Der Autor schildert aktuelle Fälle in Deutschland und Frankreich, und vertritt die Auffassung, dass zwar der Staat, aber nicht die Gesellschaft auf diese Herausforderung vorbereitet ist. Die Djihadisten halten sich in der Tat an die Handlungsanweisungen in vorliegenden und öffentlich zugänglichen Strategie-Papieren. Theveßen geht auch auf den ideologischen Aspekt ein, der nach seiner Auffassung in vielen Analysen ignoriert wird. Abschließend schildert er rechtsextremer Islamhasser mit den Islamisten, und findet klare Worte zur Fernwirkung von AfD und Pegida in Deutschland. Bei der Gegenstrategie ist für Theveßen Prävention genauso wichtig wie Repression. Er bleibt bei seinen Empfehlungen relativ allgemein und unverbindlich, und kann so seine Messlatte nicht überscpringen - dennoch hat er ein wirklich lesenswertes Buch vorgelegt.

Bewertung vom 12.04.2017
Die schwarze Republik und das Versagen der deutschen Linken
Lucke, Albrecht von

Die schwarze Republik und das Versagen der deutschen Linken


ausgezeichnet

Eine ausgezeichnete Analyse

Albrecht von Lucke hat die Situation der deutschen politischen Linken - womit nicht die Partei gemeint ist - ausgezeichnet beschrieben und analysiert.
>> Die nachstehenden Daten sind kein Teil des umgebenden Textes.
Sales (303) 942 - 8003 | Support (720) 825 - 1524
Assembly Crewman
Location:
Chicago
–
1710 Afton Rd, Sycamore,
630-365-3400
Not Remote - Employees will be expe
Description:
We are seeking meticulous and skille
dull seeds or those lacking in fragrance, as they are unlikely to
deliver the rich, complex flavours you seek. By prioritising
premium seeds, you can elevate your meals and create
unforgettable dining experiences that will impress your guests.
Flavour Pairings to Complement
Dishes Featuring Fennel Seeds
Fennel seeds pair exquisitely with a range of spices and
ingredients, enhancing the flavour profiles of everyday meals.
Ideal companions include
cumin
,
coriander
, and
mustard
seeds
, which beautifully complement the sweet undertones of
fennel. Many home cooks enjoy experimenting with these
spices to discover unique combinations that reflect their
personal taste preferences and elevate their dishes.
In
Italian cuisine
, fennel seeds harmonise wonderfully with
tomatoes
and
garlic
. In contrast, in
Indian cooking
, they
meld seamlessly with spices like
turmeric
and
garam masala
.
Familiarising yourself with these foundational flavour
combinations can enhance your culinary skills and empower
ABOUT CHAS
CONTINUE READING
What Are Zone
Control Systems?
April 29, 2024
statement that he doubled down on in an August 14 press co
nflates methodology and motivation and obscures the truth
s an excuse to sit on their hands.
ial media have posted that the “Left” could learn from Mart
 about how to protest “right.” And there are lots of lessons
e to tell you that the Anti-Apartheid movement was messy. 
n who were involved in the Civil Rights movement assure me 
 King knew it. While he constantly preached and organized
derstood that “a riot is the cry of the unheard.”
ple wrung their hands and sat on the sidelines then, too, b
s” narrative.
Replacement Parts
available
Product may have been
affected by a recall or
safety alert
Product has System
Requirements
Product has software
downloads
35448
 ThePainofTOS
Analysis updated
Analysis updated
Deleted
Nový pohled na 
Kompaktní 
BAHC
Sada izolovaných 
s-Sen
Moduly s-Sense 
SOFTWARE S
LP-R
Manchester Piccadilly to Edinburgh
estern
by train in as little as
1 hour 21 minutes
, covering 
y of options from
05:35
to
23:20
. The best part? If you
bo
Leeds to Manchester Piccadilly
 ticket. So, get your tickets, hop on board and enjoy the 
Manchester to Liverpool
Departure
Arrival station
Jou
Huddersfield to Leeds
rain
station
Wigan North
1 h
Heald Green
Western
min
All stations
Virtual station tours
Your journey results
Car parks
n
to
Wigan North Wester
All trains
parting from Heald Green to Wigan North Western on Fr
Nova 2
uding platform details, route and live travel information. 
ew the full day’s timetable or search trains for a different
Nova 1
Um es gleich vorweg zu sagen: Den Schulz-Hype konnte er weder ahnen, noch in seinem Buch berücksichtigen, es ist schlichtweg wenige Wochen oder gar Tage zu früh gedruckt worden. Aber von Sigmar Gabriels Verzicht und dem durch Martin Schulz ausgelösten Boom wurde schließlich ganz Deutschland überrascht.
Spannend zu lesen ist Luckes Beschreibung der Entfremdung zwischen SPD und Linkspartei, enorm befeuert durch die Fusion zwischen PDS und der westdeutschen WASG, die bereits von Oskar Lafontaine und anderen ehemaligen Sozialdemokraten dominiert wurde. Der Autor schildert den menschlichen und politischen Dissens zwischen Lafontaine und SPD-Vormann Gerhard Schröder. Hier trafen zwei Machtmenschen aufeinander, für die selbst eine große Partei wie die SPD zu klein war.
Lucke schreibt, Rot-Rot-Grün habe im Herbst 2017 keine Chance, da es zu viele inhaltliche Differenzen gebe. Er hat in vielem Recht, aber ich halte den inhaltlichen Findungsprozess noch nicht für abgeschlossen. Und auch seine zweite These, letzte Chance für Schwarz-Grün, wird man an der Realität überprüfen müssen.
Trotz der aktuellen Wendungen durch Martin Schulz ein für politisch Interessierte überaus interessantes Buch, denn in den rückblickenden Teilen beweist der Autor einen wachen Blick und scharfen Verstand. Lesenswert und anregend zugleich!